Everybody’s got their own Jabberwock to slay. In education
it’s the teacher who can show you how to do a procedure but
doesn’t feel the need to show you how to use it or why. In
engineering it’s the project and budget that’s been
rigidly defined before the problem has been clearly understood. In
advertising it’s the agency that just writes lazy,
uninteresting, ego-stroking fluff about how great your company is,
instead of doing their job and digging like a detective to capture the
real story behind your new product. In accounting it’s the
thousand drones at Anderson Consulting who toil over the columns on the
Enron books, but none of them knows how the company actually works or
where the cash is actually going.
I did a taped
interview with a visionary leader in the Pharmaceutical industry, Tom
Hoobyar of Asepco. I asked him, “What advice would you give
to the salesman whose company constantly fails to keep their promises
to his customers?”
He replied,
“When I bent over backwards to help my customers and got
screwed by my employer, usually my competitors were eager to hire me.
So if your company is an embarrassment to you, kick ‘em in
the ass.”
One, two! One, two! And through and through The vorpal blade went snicker-snack! He left it dead, and with its head He went galumphing back. And, has thou slain the Jabberwock? Come to my arms, my beamish boy! O frabjous day! Callooh! Callay! He chortled in his joy.
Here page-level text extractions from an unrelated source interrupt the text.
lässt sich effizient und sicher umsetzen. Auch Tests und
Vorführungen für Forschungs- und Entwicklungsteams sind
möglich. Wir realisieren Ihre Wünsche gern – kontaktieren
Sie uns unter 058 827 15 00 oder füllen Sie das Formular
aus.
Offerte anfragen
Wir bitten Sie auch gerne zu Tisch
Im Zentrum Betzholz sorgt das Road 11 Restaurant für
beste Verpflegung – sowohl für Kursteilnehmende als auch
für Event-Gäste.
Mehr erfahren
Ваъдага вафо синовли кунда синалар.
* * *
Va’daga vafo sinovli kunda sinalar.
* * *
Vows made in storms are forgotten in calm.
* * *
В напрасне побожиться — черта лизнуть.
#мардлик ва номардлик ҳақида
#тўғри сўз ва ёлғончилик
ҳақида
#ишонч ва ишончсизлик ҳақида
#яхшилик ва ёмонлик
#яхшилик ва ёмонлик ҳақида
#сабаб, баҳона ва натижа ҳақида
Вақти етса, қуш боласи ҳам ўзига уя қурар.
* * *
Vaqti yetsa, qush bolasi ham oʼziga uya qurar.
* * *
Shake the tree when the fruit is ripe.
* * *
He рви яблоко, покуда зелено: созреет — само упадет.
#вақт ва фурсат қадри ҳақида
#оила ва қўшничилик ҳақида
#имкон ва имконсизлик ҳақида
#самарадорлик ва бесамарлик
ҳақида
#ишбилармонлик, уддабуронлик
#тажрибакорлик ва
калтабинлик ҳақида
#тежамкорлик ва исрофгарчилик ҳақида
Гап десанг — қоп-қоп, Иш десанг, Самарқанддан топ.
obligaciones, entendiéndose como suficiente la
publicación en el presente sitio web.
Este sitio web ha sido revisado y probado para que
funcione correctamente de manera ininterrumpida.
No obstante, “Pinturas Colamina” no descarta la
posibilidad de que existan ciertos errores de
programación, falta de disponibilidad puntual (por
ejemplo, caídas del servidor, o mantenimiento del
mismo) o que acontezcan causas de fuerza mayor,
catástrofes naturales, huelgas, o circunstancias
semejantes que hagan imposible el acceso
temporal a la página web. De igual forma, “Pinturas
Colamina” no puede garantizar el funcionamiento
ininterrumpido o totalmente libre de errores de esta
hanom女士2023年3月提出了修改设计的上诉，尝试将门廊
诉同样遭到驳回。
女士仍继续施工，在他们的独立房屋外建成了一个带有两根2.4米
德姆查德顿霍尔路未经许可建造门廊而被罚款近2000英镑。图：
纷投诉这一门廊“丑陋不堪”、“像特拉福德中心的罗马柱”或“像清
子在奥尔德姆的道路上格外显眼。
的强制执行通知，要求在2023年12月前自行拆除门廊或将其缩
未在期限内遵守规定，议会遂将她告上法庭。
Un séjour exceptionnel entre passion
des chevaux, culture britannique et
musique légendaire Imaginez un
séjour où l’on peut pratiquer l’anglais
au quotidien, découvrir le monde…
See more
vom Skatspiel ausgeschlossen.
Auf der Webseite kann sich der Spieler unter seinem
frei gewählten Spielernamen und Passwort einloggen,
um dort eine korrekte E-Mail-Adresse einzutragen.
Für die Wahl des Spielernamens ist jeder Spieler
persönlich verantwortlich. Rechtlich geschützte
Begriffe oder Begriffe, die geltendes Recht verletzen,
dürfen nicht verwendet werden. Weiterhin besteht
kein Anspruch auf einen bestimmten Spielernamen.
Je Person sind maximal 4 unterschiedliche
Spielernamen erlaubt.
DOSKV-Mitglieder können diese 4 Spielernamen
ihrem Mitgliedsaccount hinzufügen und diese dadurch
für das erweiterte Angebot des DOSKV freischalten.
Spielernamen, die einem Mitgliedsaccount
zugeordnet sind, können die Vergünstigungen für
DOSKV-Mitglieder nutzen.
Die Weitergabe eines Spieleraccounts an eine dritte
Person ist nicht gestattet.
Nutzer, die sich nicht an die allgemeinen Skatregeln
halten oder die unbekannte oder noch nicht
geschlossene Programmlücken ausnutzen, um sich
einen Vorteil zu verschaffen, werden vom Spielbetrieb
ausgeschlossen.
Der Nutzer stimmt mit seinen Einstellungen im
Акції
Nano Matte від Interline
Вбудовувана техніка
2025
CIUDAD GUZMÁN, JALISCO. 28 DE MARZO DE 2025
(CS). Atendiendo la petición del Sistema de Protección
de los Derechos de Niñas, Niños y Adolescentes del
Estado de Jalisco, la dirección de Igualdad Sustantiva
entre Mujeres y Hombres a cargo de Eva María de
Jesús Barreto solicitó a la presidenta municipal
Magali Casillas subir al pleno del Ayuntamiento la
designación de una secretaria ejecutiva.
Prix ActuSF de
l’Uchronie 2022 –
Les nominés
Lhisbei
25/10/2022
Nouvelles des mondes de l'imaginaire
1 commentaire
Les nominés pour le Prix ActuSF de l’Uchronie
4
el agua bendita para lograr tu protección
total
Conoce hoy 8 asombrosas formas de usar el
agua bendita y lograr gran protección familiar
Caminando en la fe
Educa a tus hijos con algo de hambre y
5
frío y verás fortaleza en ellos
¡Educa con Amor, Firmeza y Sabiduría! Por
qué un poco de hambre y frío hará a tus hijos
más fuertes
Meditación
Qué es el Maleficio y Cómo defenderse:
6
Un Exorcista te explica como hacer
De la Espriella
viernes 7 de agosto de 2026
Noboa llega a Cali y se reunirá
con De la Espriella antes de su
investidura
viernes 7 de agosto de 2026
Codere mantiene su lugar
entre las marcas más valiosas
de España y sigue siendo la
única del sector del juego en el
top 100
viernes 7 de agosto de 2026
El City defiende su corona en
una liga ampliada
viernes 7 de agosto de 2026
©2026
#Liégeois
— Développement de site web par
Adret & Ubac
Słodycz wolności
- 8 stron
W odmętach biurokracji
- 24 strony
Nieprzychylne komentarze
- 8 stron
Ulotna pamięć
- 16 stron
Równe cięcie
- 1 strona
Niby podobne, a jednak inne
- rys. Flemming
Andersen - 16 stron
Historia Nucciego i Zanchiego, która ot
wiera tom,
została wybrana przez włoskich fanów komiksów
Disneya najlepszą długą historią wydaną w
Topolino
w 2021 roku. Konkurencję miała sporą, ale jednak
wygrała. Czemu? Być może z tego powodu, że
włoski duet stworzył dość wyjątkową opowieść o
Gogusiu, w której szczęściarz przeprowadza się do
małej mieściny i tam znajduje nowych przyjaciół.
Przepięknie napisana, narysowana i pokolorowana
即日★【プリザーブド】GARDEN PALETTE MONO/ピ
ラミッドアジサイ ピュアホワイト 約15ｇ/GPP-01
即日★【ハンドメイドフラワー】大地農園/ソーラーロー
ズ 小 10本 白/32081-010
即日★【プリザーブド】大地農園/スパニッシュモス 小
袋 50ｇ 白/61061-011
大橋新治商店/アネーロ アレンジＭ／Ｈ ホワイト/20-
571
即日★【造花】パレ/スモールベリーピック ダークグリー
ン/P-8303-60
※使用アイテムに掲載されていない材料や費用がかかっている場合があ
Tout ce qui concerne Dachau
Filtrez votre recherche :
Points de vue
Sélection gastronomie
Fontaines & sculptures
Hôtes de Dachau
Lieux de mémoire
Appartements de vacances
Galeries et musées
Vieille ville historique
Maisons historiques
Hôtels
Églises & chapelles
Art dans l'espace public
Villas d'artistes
I don’t know who your Jabberwock is, but if you’re waking up every morning with a monkey on your back, it might be time to slay him. Not with bitterness and malice, but with resourcefulness, passion and vision.
If you don’t know the big picture, then get up from your desk, take a walk and find out. The person who knows might be bothered when you ask… but then again, he might be elated to find out he’s not the only person in the company who cares.